É preciso um ambiente menos hostil, menos hospitalar, com luz ambiente, mesas ou sofás mais confortáveis, feromônios etc., ou seja, mais acolhedor para o animal e para o tutor.
- Nunca deixe que colaboradores entrem livremente nessa sala, no momento da eutanásia, para falar de outros assuntos interrompendo-o neste momento.
Nunca atenda telefones ou mexa no celular durante o procedimento – o máximo de foco demonstra respeito, imprescindível em um momento tão difícil e doloroso como esse.
- Importante sempre explicar ao tutor todo o processo durante a eutanásia, antes de iniciar qualquer aplicação.
Explique o passo a passo do que vai ocorrer, do que vai aplicar, as vias de aplicação (Ex: 1º ocorre a aplicação intramuscular do sedativo, depois acesso venoso, aplicação da anestesia, por último a aplicação de agente eutanásico) e tire todas as dúvidas que ele tiver.
Para sua orientação, pode utilizar o guia prático de boas práticas para eutanásia do CFMV.
Além disso, conforme indicado pelo próprio CFMV, encoraje o tutor a estar presente junto com seu animal durante o processo, principalmente até a aplicação da anestesia geral.
Alguns estudos demonstraram que os tutores que participaram do processo do começo ao fim, tiveram menos arrependimento do que aqueles que não acompanharam ou simplesmente deixaram o animal.
E como lidar com a decisão pela eutanásia, como profissionais que somos, acostumados a curar?
Quando somos solicitados a fazer uma eutanásia injustificável do ponto de vista médico ou do ponto de vista ético, a chamada “eutanásia por conveniência”, devemos ter em mente, amparados eticamente e legalmente, que não somos obrigados a fazê-la.
Nós também temos nossas crenças, nosso posicionamento ético, que deve ser respeitado, e, portanto, podemos nos recusar a fazer uma eutanásia em um animal se não acharmos que a indicação é correta ou mesmo se não estivermos à vontade para fazê-la.
Neste caso, o ideal é explicarmos o porquê não estamos de acordo com este pedido e tentar convencê-lo do contrário, caso não for possível, podemos indicar ao tutor a procurar outro local.
Por um lado, podemos dizer que é uma vantagem para nós veterinários termos a possiblidade de interromper o sofrimento de um animal que está com uma doença terminal através da eutanásia.
Por outro lado, somos os únicos profissionais da área da saúde que possuem este poder legal, e isso traz um peso emocional muito grande.
Este “peso”, se não bem manejado, pode resultar em Burnout (termo em inglês para a síndrome do esgotamento), uma exaustão emocional bastante deletéria, que na verdade afeta muitos profissionais da área da saúde.

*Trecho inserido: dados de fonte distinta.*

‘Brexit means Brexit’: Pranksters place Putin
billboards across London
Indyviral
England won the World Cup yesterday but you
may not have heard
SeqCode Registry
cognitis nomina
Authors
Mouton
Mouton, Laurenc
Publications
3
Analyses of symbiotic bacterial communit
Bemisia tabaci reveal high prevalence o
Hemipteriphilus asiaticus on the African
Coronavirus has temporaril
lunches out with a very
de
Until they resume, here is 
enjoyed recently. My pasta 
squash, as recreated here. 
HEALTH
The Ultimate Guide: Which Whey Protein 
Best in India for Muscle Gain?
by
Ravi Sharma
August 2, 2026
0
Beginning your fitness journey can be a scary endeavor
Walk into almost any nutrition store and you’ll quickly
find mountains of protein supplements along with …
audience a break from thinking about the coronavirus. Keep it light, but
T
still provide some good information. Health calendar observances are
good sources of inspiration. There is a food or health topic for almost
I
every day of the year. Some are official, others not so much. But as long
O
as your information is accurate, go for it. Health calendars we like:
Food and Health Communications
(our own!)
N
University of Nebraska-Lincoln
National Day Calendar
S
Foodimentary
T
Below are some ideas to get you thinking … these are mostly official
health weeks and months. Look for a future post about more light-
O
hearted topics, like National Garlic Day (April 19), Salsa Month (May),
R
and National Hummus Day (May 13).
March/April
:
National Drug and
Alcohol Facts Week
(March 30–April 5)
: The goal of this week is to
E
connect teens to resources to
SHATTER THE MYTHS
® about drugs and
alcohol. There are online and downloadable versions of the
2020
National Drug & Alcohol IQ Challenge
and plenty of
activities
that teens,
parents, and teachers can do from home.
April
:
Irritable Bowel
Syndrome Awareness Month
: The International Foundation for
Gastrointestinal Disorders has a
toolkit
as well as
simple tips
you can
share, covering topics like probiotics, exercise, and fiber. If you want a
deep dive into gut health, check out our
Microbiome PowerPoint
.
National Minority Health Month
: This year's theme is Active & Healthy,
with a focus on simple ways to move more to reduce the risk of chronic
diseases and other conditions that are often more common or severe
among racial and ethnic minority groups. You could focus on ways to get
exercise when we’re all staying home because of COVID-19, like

O Burnout, traz consequências físicas e psicológicas que variam entre os indivíduos.
Muitos veterinários desenvolvem sintomas como úlceras gástricas, pressão alta, dores pelo corpo, insônias, apatia, depressão e falta de ânimo, e alguns, infelizmente, chegam até a praticarem suicídio.
Portanto, devemos sempre ficar de olho em nós, em nossos sentimentos e angústias e em nossos colegas de trabalho para tentarmos nos ajudar ou ajudá-los.
Entenda que podemos e devemos procurar ajuda profissional se estivermos passando por uma situação de tristeza e/ou esgotamento e que isso faz parte da complexidade inerente de nossa profissão.
Enfim, o processo de indicação e realização da eutanásia é sempre um processo complexo, e difícil para veterinários e tutores.
Devemos conhecer bem os princípios legais que norteiam essa prática, devemos nos munir de todas as informações e ferramentas possíveis para decidirmos e realizarmos o processo de eutanásia da maneira mais científica e ética possível.
Por fim devemos nos lembrar que a eutanásia veterinária é mais uma ferramenta de bem-estar, pois interrompe o sofrimento de um animal ou uma vida futura com baixíssima qualidade.